Look the hair salon guide over, consider where you live and decide if you would go to hair salon if you were in need of a hair appointment.  I know this is only a small segment of life, but the same decisions will have to be made for every business that opens and every business you frequent.

Salon Guidelines – Georgia

  • Salon/shop employees will be required to wear masks at all times. Salons may want to consider providing masks to clients. Clients should wear face masks to the extent possible while receiving services.
  • Salons/shops should also make use of face shields, gloves, disposable or re-washable capes, smocks, neck strips, etc.
  • These items should be disinfected or disposed of between each client. Employees should should arrive at the salon/shop showered and wearing clean clothing and change clothes before leaving the salon/shop each day.
  • Hand washing with soap and warm water, for a minimum of 20 seconds will be required by employees between every client service.
  • All salons/shops should be thoroughly cleaned and disinfected prior to reopening.

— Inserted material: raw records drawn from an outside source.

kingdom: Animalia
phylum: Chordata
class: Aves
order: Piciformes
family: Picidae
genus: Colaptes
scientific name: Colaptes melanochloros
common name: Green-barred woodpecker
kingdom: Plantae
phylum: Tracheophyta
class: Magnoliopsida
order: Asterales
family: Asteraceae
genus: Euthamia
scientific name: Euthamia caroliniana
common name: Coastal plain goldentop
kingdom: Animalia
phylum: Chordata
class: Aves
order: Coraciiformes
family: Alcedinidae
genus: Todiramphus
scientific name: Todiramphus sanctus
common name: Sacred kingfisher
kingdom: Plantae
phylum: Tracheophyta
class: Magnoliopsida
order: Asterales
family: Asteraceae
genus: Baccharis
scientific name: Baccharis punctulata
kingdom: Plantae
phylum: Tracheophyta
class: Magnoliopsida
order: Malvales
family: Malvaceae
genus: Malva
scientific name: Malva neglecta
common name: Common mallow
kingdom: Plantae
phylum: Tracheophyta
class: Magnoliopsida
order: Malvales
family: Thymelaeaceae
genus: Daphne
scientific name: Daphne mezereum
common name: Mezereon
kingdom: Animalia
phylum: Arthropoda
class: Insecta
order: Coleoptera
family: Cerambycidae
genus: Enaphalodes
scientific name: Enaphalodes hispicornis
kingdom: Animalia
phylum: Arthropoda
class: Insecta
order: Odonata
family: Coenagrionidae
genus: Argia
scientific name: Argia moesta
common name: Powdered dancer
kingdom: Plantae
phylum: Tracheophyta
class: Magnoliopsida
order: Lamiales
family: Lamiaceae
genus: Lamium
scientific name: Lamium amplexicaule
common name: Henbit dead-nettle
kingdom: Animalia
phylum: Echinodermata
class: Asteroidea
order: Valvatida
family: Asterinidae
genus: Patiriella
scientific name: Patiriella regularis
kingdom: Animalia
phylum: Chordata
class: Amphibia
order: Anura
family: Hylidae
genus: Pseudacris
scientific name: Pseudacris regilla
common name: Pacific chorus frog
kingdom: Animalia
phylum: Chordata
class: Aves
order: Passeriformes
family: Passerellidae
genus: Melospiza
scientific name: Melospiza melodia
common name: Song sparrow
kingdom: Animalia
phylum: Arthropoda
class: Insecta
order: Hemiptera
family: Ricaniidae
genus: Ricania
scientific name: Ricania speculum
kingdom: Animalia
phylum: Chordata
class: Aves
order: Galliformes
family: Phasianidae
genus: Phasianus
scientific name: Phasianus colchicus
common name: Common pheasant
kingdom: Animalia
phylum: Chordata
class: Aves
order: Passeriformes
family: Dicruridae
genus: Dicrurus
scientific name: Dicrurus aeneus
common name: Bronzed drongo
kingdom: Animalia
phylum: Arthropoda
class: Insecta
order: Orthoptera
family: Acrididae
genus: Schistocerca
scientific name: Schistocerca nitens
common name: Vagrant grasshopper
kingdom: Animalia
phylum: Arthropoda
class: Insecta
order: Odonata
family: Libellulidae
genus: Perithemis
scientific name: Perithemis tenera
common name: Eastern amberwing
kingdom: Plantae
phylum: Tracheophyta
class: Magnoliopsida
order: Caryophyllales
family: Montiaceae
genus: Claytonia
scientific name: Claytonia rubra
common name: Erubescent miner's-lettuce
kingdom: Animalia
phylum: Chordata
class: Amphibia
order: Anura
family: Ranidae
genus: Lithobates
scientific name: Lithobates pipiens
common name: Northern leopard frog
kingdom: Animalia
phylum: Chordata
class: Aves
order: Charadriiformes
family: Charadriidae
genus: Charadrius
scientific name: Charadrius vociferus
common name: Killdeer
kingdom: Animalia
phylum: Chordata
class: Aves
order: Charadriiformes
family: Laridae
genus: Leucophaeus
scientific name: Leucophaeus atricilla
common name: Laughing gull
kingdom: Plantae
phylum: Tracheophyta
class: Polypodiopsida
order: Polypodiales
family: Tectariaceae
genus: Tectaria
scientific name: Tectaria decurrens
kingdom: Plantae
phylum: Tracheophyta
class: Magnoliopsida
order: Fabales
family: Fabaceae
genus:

Disinfect all surfaces, tools, and linens, even if they were cleaned before the salon/shop was closed.
  • Salons/shops should maintain regular disinfection of all tools, shampoo bowls, pedicure bowls, workstations, treatment rooms, and restrooms.
  • Additionally, salons/shops should remove all unnecessary items (magazines, newspapers, service menus, and any other unnecessary paper products/decor) from reception areas and ensure that these areas and regularly touched surfaces are consistently wiped down, disinfected, and that hand sanitizer is readily available to clients and staff.
  • Avoiding the exchange of cash can help in preventing the spread of the virus, but if this is unavoidable, be sure to wash and sanitize hands well after each transaction.
  • The use of credit/debit transactions is preferred, using touch/swipe/no signature technology.
  • Employees who are sick will be expected to stay home.
  • Salon/shop owners/managers should provide training, educational materials, and reinforcement on proper sanitation, hand washing, cough and sneeze etiquette, use of PPE, and other protective behaviors.
  • Ensure break rooms are thoroughly cleaned and sanitized and not used for congregating by employees.
  • Be flexible with work schedules/salon hours to reduce the number of people (employees and clients) in salons/shops at all times in order to maintain social distancing.